What lines in the records below include the word "listed"? Return each one.

● **Source data**
—————
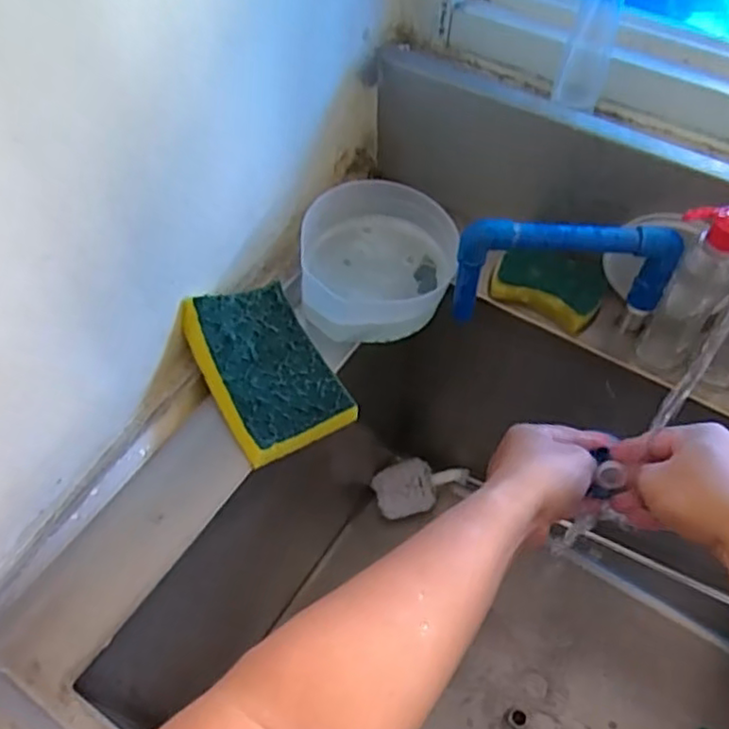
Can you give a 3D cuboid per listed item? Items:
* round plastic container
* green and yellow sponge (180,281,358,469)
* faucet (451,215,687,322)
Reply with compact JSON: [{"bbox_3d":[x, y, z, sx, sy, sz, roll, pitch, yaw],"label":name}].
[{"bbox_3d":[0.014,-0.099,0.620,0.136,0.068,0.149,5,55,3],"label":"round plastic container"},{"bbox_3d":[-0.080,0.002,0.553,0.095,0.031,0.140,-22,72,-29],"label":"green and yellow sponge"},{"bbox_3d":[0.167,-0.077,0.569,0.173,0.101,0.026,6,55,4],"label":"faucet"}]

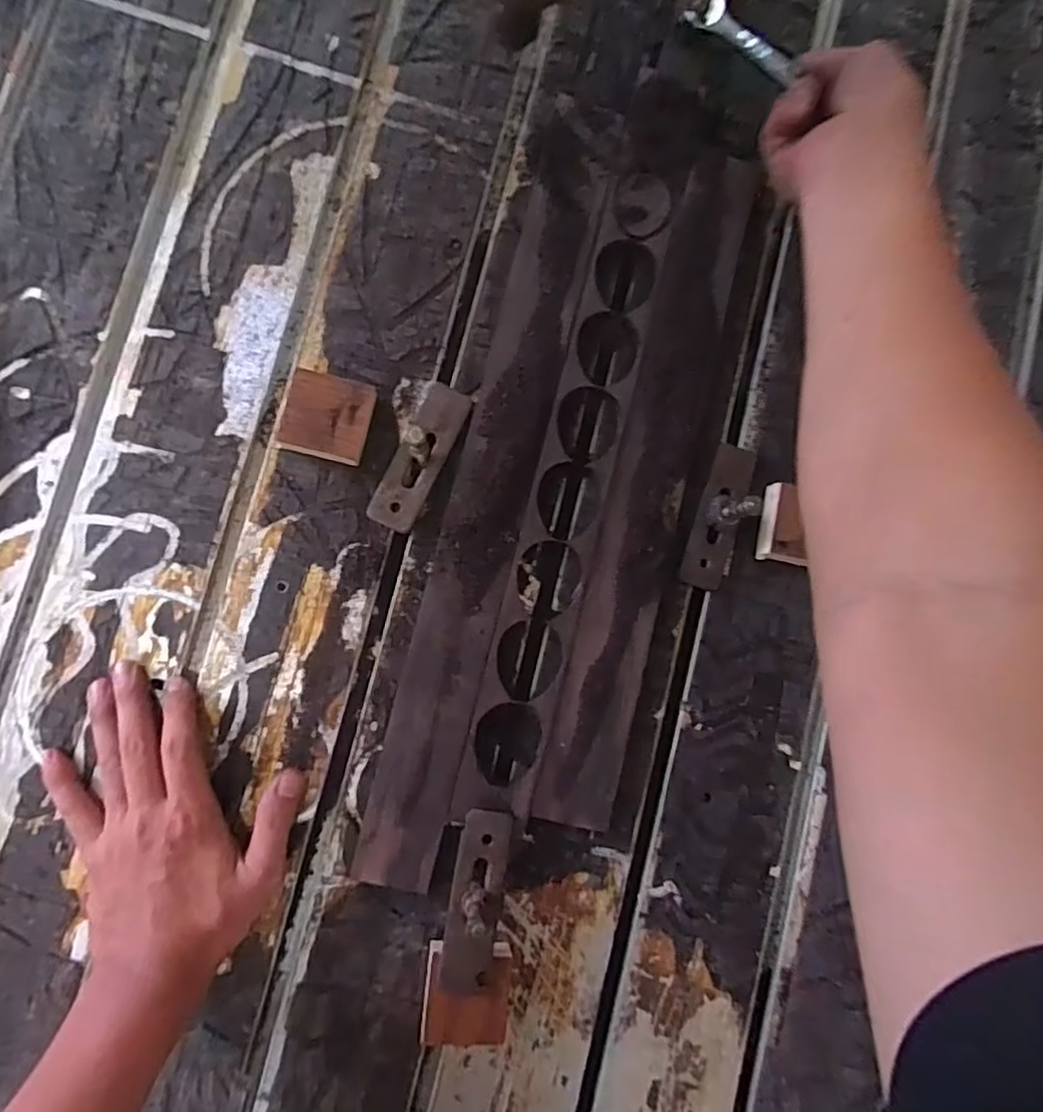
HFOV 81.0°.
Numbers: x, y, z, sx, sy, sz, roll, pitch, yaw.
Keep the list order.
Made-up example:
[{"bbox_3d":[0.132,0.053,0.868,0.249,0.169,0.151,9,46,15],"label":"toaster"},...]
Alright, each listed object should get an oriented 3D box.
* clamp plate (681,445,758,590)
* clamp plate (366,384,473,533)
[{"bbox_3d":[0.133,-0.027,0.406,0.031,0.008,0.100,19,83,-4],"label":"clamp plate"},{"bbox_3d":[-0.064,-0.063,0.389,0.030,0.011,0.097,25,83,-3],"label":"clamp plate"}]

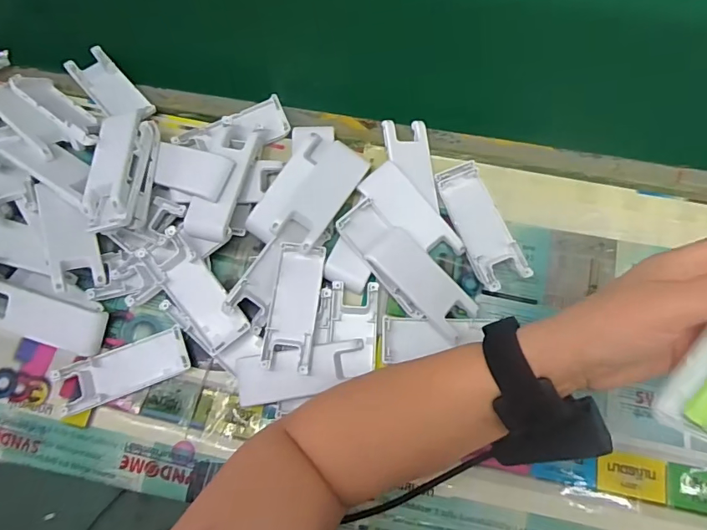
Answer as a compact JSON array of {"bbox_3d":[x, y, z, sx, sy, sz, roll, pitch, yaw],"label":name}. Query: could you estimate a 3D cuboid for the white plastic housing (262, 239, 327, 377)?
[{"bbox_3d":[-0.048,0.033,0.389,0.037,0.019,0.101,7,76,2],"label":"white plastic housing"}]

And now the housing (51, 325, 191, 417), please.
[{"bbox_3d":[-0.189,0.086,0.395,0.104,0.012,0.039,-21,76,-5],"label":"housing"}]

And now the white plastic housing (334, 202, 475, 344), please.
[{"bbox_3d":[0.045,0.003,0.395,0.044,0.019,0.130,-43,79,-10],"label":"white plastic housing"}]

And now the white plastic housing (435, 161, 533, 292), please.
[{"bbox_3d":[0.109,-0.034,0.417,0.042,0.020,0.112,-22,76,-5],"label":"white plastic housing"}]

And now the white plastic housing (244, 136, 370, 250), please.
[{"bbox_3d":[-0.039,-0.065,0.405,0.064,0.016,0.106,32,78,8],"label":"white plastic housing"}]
—————
● **Response to the task**
Can you give a 3D cuboid per listed item? Items:
Alright, each listed object should get an oriented 3D box.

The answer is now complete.